Copy the text lines from every entry below without changing a character, and omit the pictures.

==== RECORDS FOR PROCESSING

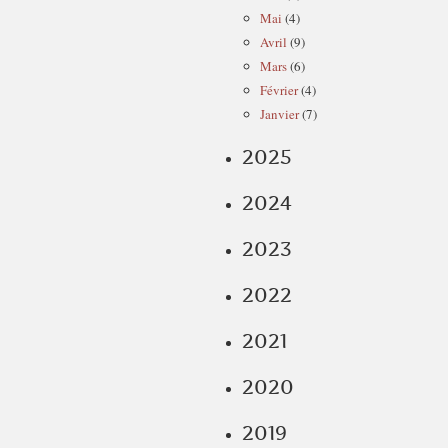
Mai
(4)
Avril
(9)
Mars
(6)
Février
(4)
Janvier
(7)
2025
2024
2023
2022
2021
2020
2019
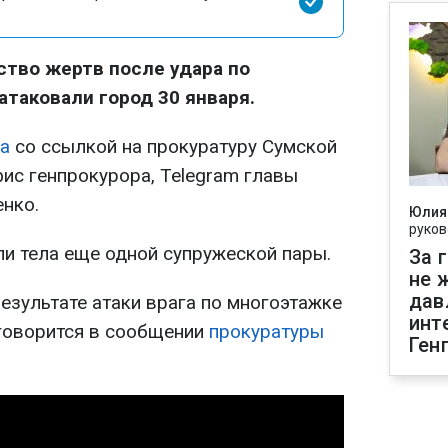
ство жертв после удара по
атаковали город 30 января.
а
со ссылкой на прокуратуру Сумской
ис генпрокурора, Telegram главы
нко.
Юлия
руков
ли тела еще одной супружеской пары.
За 
не 
дав
результате атаки врага по многоэтажке
инт
 говорится в сообщении
прокуратуры
Ген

========

EXERCISE OUTPUT:
Mai
(4)
Avril
(9)
Mars
(6)
Février
(4)
Janvier
(7)
2025
2024
2023
2022
2021
2020
2019
ство жертв после удара по
атаковали город 30 января.
а
со ссылкой на прокуратуру Сумской
ис генпрокурора, Telegram главы
нко.
Юлия
руков
ли тела еще одной супружеской пары.
За 
не 
дав
результате атаки врага по многоэтажке
инт
 говорится в сообщении
прокуратуры
Ген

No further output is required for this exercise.